World-renowned investment powerhouse Warren Buffett has once again come out against gold as a worthwhile investment, noting in his recent shareholder letter that gold performance is driven by fear and the metal is a non-starter because it’s only worth what someone else is willing to pay for it. Other experts disagree, however, citing several reasons why to expect gold to perform, from the interest of central banks in its acquisition to the metal’s position as a commodity in growing demand and a finite supply. Currency devaluation and reliable consumption by China and India are also given as examples for gold’s ability to increase in value. For more on this continue reading the following article from TheStreet.
Warren Buffett, legendary investor and head of Berkshire Hathaway, has slammed gold, yet again, saying it doesn’t have any use and isn’t procreative.
In an adaption of his upcoming shareholder letter published on Fortune’s Web site, Buffett rips into the intelligence of owning gold, saying that real demand for gold, defined as industrial and decorative, is incapable of soaking up new production and that the gold you own doesn’t “do” anything. At the end of the day, gold is just an ounce of gold worth whatever someone is willing to pay for it.
Buffett does acknowledge that gold’s 10-year bull market has been helped by the multiplication of fear in the marketplace, which triggered a flood into the hard asset. But he writes this rally off by saying that “as ‘bandwagon’ investors join any party, they create their own truth — for a while.”
Buffett uses the Internet and housing bubbles as examples of rising assets that fueled their own fire until those bubbles burst. With all the gold in the world amounting to $9.6 trillion, using $1,750 an ounce as the price, Buffett says he would rather buy all the U.S. cropland, 16 Exxon Mobils(XOM) and still have $1 trillion left over.
Since 2001, gold has rallied 539% while Exxon has climbed only 90%. Now, of course 16 Exxons would have produced a killer return, but why not own both? Most experts recommend that 5% to 10% of one’s portfolio be in gold. Those that are more aggressive say 20%.
Although Buffett is one of the best-known investors in the world, here is why he might be missing out on gold investing.

◇ ◇ ◇ ◇ ◇ ◇ ◇

Written instruction 1
According to the article on Buffett and gold, what reasons do other experts give for expecting gold to perform? List every one.

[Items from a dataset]
◇ ◇ ◇ ◇ ◇ ◇ ◇

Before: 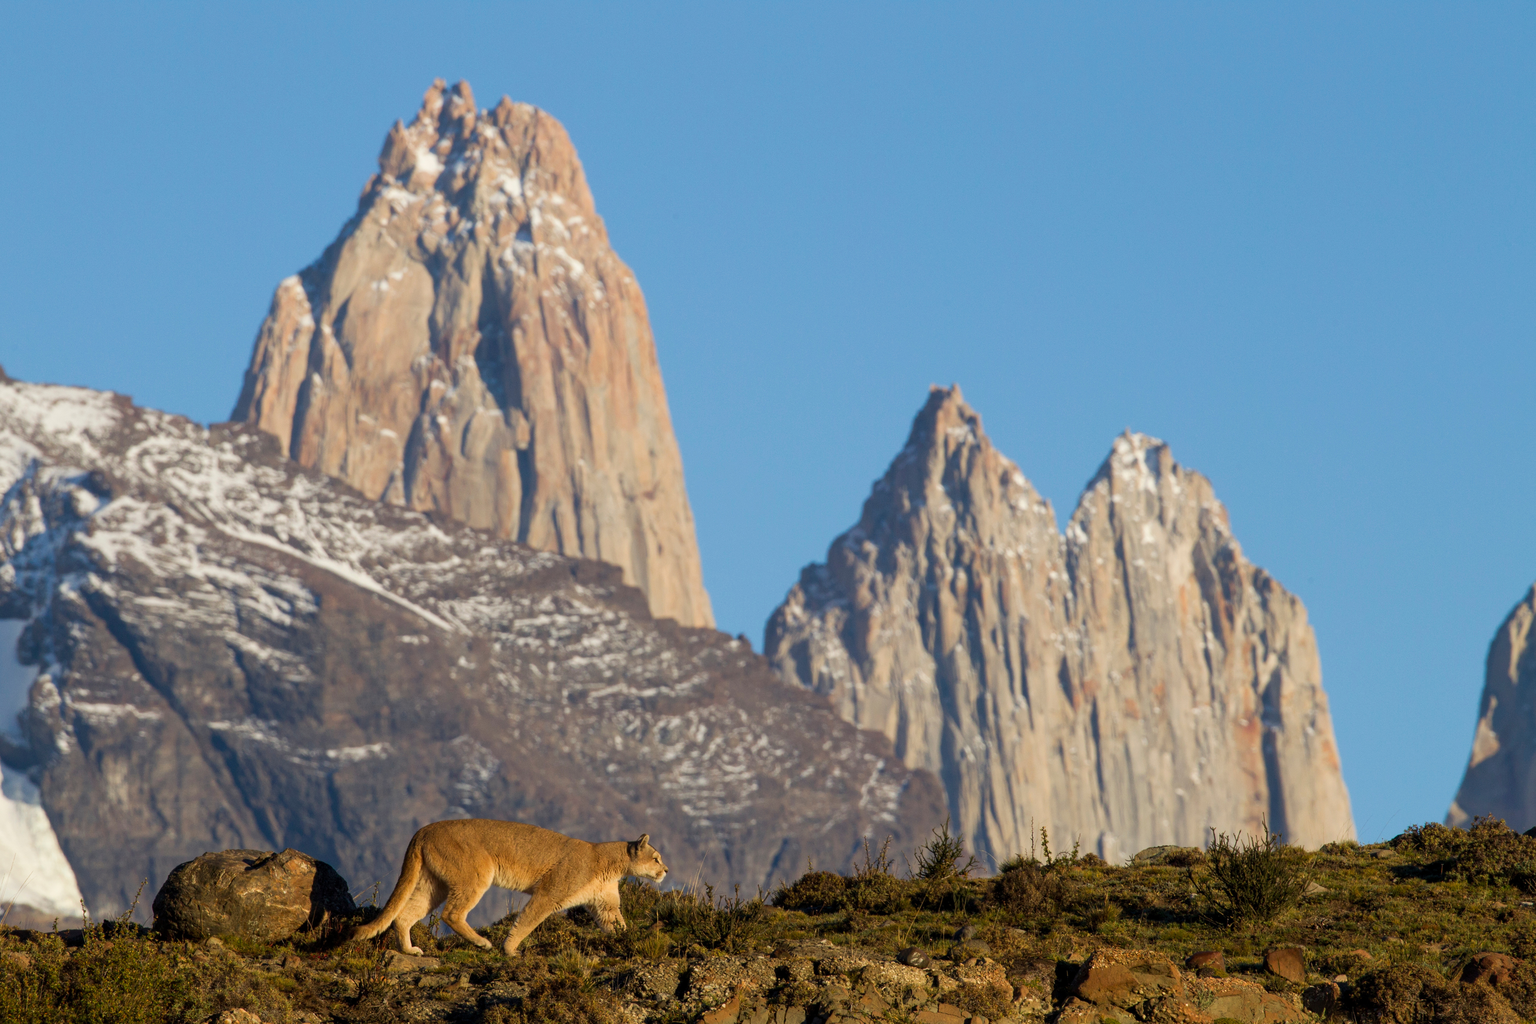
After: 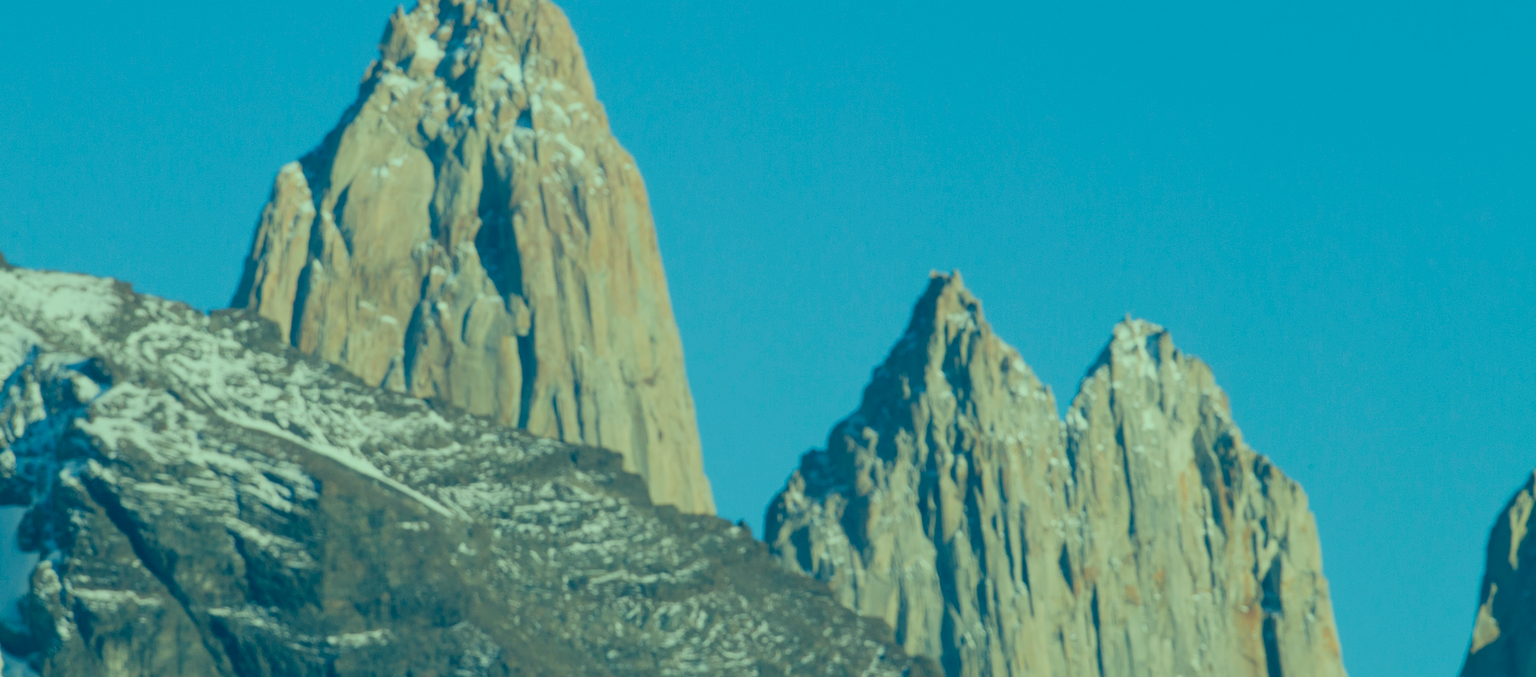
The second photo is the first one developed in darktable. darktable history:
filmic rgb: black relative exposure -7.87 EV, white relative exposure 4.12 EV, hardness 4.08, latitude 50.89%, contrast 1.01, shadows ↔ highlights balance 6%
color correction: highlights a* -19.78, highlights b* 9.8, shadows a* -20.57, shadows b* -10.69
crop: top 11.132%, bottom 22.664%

◇ ◇ ◇ ◇ ◇ ◇ ◇

Written instruction 2
Update the listing below the article by replacing "photo" with "image" and leaving everything else unchanged. Omit the pictures from your answer.

Reply 1
- The interest of central banks in acquiring gold
- The metal's position as a commodity in growing demand and a finite supply
- Currency devaluation
- Reliable consumption by China and India

Reply 2
Before: 
After: 
The second image is the first one developed in darktable. darktable history:
filmic rgb: black relative exposure -7.87 EV, white relative exposure 4.12 EV, hardness 4.08, latitude 50.89%, contrast 1.01, shadows ↔ highlights balance 6%
color correction: highlights a* -19.78, highlights b* 9.8, shadows a* -20.57, shadows b* -10.69
crop: top 11.132%, bottom 22.664%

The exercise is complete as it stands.